The Lotus Sutra teaches that the Buddha has the powers to “understand the way, open up the way, and preach the way” (cf. LSOC5, 135). We who uphold the Mystic Law can also bring forth these powers.

As Mr. Toda’s direct disciple, I visited areas throughout Tokyo and the rest of Japan, including Joto [eastern Tokyo], Bunkyo, Sapporo, Osaka, Kansai, Yamaguchi, Chugoku, Arakawa, and Katsushika. Everywhere I went, I opened a bright new path for kosen-rufu and unfailingly raised a victory banner of mentor and disciple.

Each day saw incredibly difficult challenges. Nothing was ever easy. It was a struggle to achieve the seemingly impossible, to realize a feat that would astonish everyone.

What was the main cause for my success in that struggle? In short, it was that my heart was always one with my mentor. I reported on everything to Mr. Toda and received his guidance. I cannot count the times that I got off the train at Meguro, the station nearest to where he lived, and dashed to his home to report to him on the latest developments.

I also constantly asked myself, what would Mr. Toda do, what would he say if he saw me now? Was I behaving in a way that I could be proud of if he were watching? As I exerted myself wholeheartedly, I would picture in my mind Mr. Toda sometimes nodding in smiling approval and saying, “Well done!” and sometimes giving me strict encouragement, his voice thundering, “Try harder!”

Day after day, I sternly reminded myself: “Buddhism is about winning, so defeat is unacceptable. If I fail, Mr. Toda’s vision for kosen-rufu will suffer a setback. I must not be defeated. I must be able to report victory to him.” That firmly focused prayer in my heart became a source of strength and wisdom. My bold and vigorous efforts to fulfill my vow opened the way forward and set in motion the protective functions of the universe. My sole wish was to make Mr. Toda happy—that unwavering pledge kept me striving tirelessly, year after year.
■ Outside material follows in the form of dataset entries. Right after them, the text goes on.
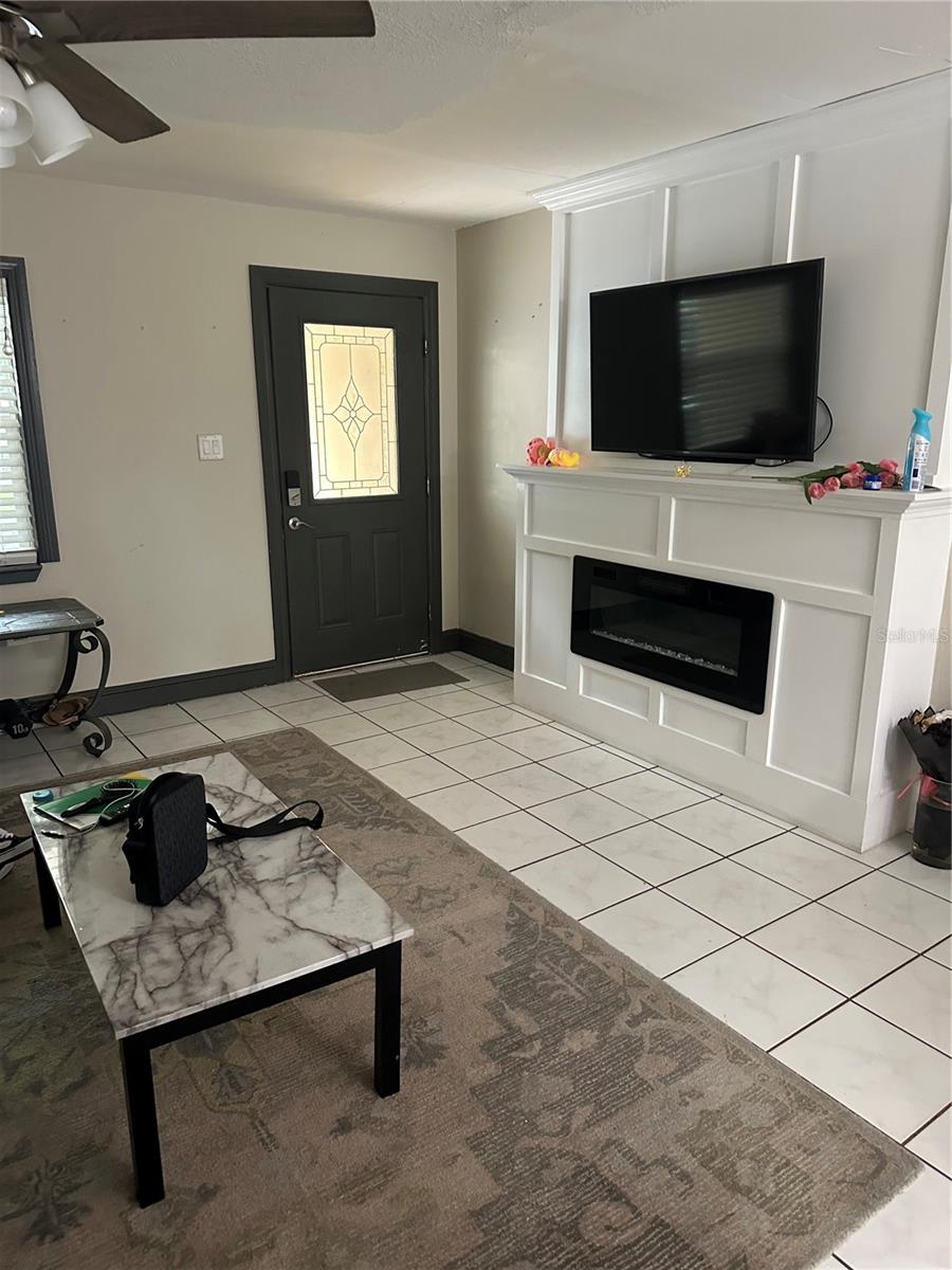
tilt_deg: -13.4
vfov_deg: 71.6
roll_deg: -1.2
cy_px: 635
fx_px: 880
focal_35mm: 24
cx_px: 476
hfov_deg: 56.8
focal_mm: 6.86
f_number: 1.78
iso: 640
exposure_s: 1/40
Forward! Forward! Forward!

Victory! Victory! Victory!

I exerted myself fully as a true and devoted disciple and will therefore never have a single regret.

Through the shared struggle of mentor and disciple, the Soka Gakkai surmounted and triumphed over every obstacle, and finally, in December 1957, achieved the membership goal of 750,000 households. Mr. Toda’s great vow was fulfilled to the letter.

The mentor’s challenge is the disciple’s challenge. The disciple’s victory is the mentor’s victory. The brilliant achievements of mentor and disciple endure for all time.

The way of mentor and disciple—in particular, prayer based on the spirit of the oneness of mentor and disciple—is the heart of Nichiren Buddhism.

The Daishonin writes: “If lay believers and their teacher pray with differing minds, their prayers will be as futile as trying to kindle a fire on water” (WND-1, 795). He declares that unless our hearts are united with our mentor, our prayers will not be fulfilled.

By contrast, if the prayers of mentor and disciple are perfectly aligned, they will definitely come to be realized and even make the impossible possible.

This is the formula of Nichiren Buddhism.

From a speech at a representative conference, Tokyo, May 3, 2009.

The Wisdom for Creating Happiness and Peace brings together selections from President Ikeda’s works on key themes.

  • *1Bodhisattvas of the Earth: An innumerable host of bodhisattvas who emerge from beneath the earth and to whom Shakyamuni Buddha entrusts the propagation of the Mystic Law, or the essence of the Lotus Sutra, in the Latter Day of the Law.